In an interview with SCMP, Agora Co-Founder, Head of APAC & Emerging Markets Tony Wang tried to reassure users by saying that it does not store any end-user data. However, the IT consultant told Taiwan News that being HIPAA and GDPR compliant only applies to servers in the U.S. or E.U. and has no bearing on servers in China.

The IT expert said that if Agora tried to become GDPR compliant by anonymizing user data, the government can still identify the person by derandomizing it. He then cited a European study that found that methods exist that can re-identify 99.98 percent of individuals.
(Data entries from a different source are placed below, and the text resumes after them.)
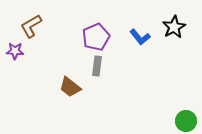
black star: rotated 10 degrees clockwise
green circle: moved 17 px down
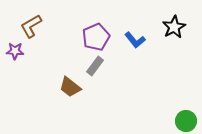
blue L-shape: moved 5 px left, 3 px down
gray rectangle: moved 2 px left; rotated 30 degrees clockwise
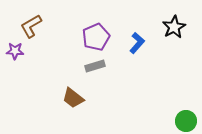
blue L-shape: moved 2 px right, 3 px down; rotated 100 degrees counterclockwise
gray rectangle: rotated 36 degrees clockwise
brown trapezoid: moved 3 px right, 11 px down
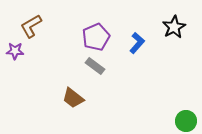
gray rectangle: rotated 54 degrees clockwise
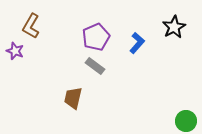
brown L-shape: rotated 30 degrees counterclockwise
purple star: rotated 18 degrees clockwise
brown trapezoid: rotated 65 degrees clockwise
All companies that have servers in China are subject to a number of draconian security laws such as the National Security Law, the National Intelligence Law, and the Cybersecurity Law. The last of these requires companies with networks in China to submit themselves to government supervision and stop transmission of information prohibited by laws or administrative regulations.

In addition, according to the broad language of Hong Kong's new national security law, any citizen of any country who is labeled as inciting hatred among Hongkongers toward the Chinese government could face criminal charges in China.